Case Rep Oncol. 2020 Aug 19;13(2):1006-1012. doi: 10.1159/000509029. eCollection 2020 May-Aug.
The reported case is a 61-year-old woman, admitted for gradual onset of gait disturbances and dysphonia. The serum immunological panel revealed anti-Yo autoantibodies, suggestive of a paraneoplastic syndrome (PNS). A PET-CT revealed a suspicious left ovarian mass with retroperitoneal nodal involvement, and the histological assessment of surgical samples confirmed a FIGO IIIC high-grade serous ovarian cancer (HGSOC). Deemed inoperable at first, the patient was treated by carboplatin and paclitaxel chemotherapy, after which she refused surgical debulking. At the end of her systemic treatment, the patient only experienced a transient improvement of the cerebellar ataxia. Despite the suboptimal oncological treatment, the patient still presents stable disease and is free of progression 7 years from her diagnosis. This case study illustrates the favorable effect of PNS occurrence on oncological outcome in a patient with advanced HGSOC. The absence of recurrence despite the presence of residual disease after the systemic treatment is unusual and could be related to the PNS.
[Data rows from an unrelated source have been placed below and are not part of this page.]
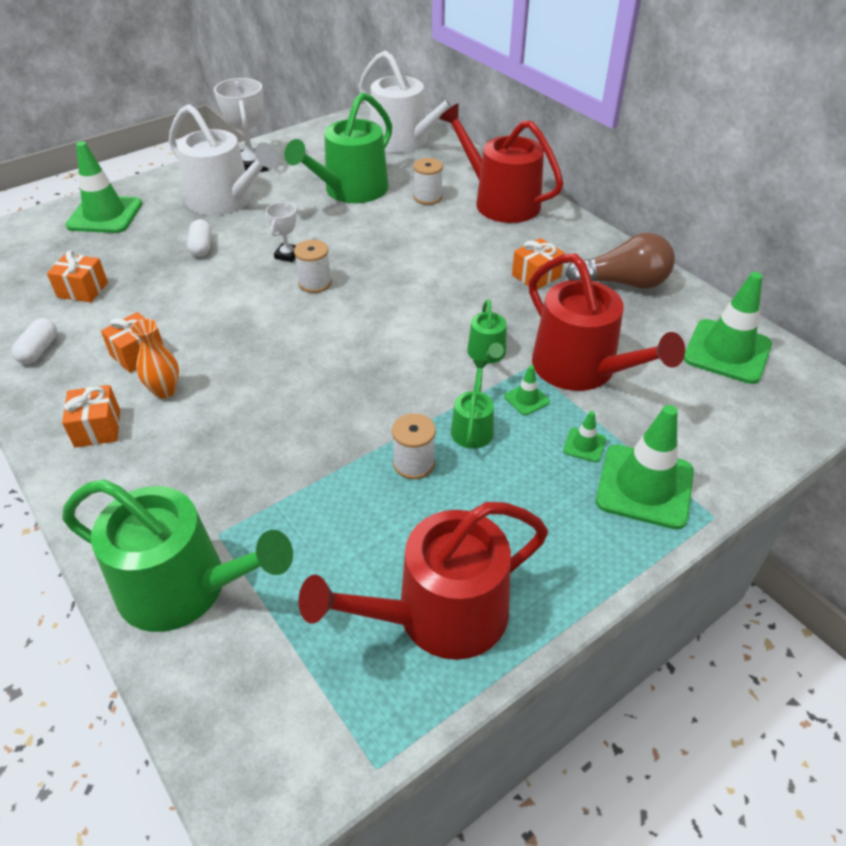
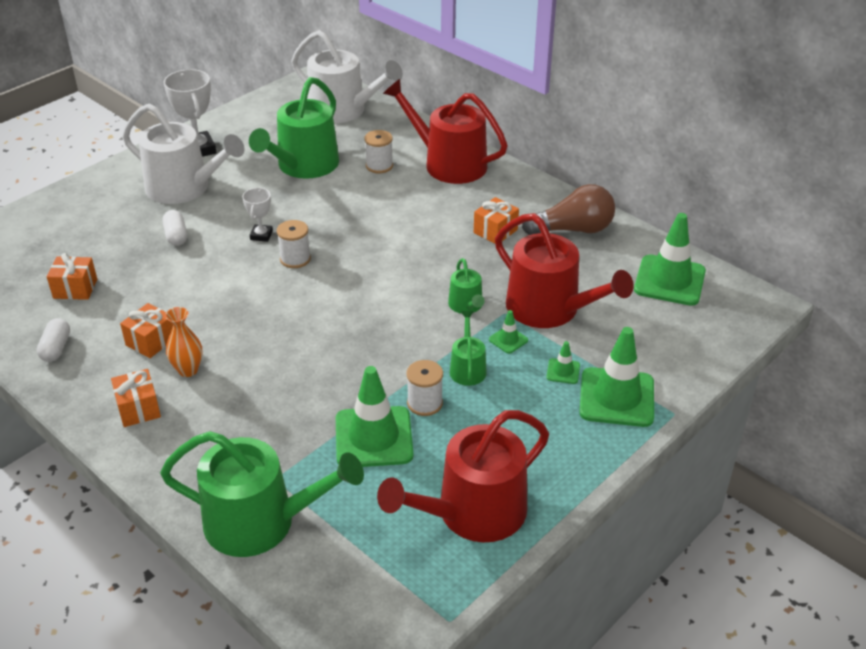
camera: 10 degrees left, 5 degrees down
green traffic cone [65,141,142,233] -> green traffic cone moved to [336,366,413,467]

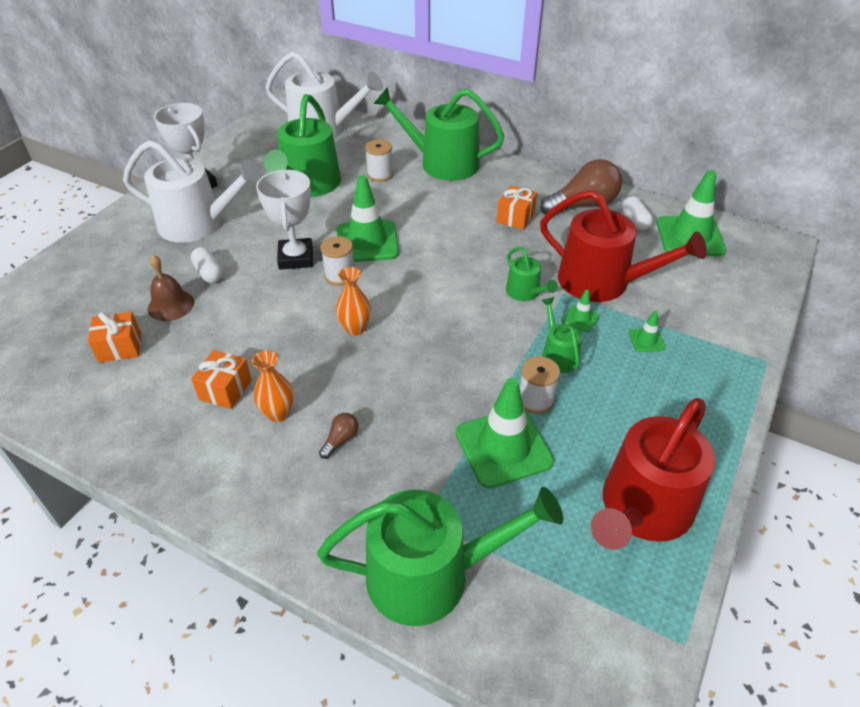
camera: 15 degrees left, 5 degrees up
white capsule [37,318,70,362] -> white capsule moved to [622,196,653,231]
orange gift [111,369,161,427] -> none
white trophy [242,188,273,242] -> white trophy [256,170,313,270], size x1.78
red watering can [383,79,508,184] -> green watering can [373,87,504,181]
green traffic cone [579,327,654,427] -> green traffic cone moved to [337,175,399,262]
none -> brown bell [148,255,194,321]
none -> brown light bulb [319,413,359,459]
none -> orange vase [336,267,371,336]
报告的病例是一名61岁女性,因逐渐出现步态障碍和发音困难入院。血清免疫检查显示抗Yo自身抗体,提示副肿瘤综合征(PNS)。正电子发射断层扫描-计算机断层扫描(PET-CT)显示左卵巢有可疑肿块并伴有腹膜后淋巴结受累,手术标本的组织学评估证实为国际妇产科联盟(FIGO)IIIC期高级别浆液性卵巢癌(HGSOC)。起初认为无法手术,患者接受了卡铂和紫杉醇化疗,之后她拒绝了手术减瘤。在全身治疗结束时,患者仅经历了小脑共济失调的短暂改善。尽管肿瘤治疗效果欠佳,但患者疾病仍处于稳定状态,自诊断以来7年无进展。本病例研究说明了PNS的发生对晚期HGSOC患者肿瘤学结局的有利影响。全身治疗后尽管存在残留疾病但无复发情况并不常见,可能与PNS有关。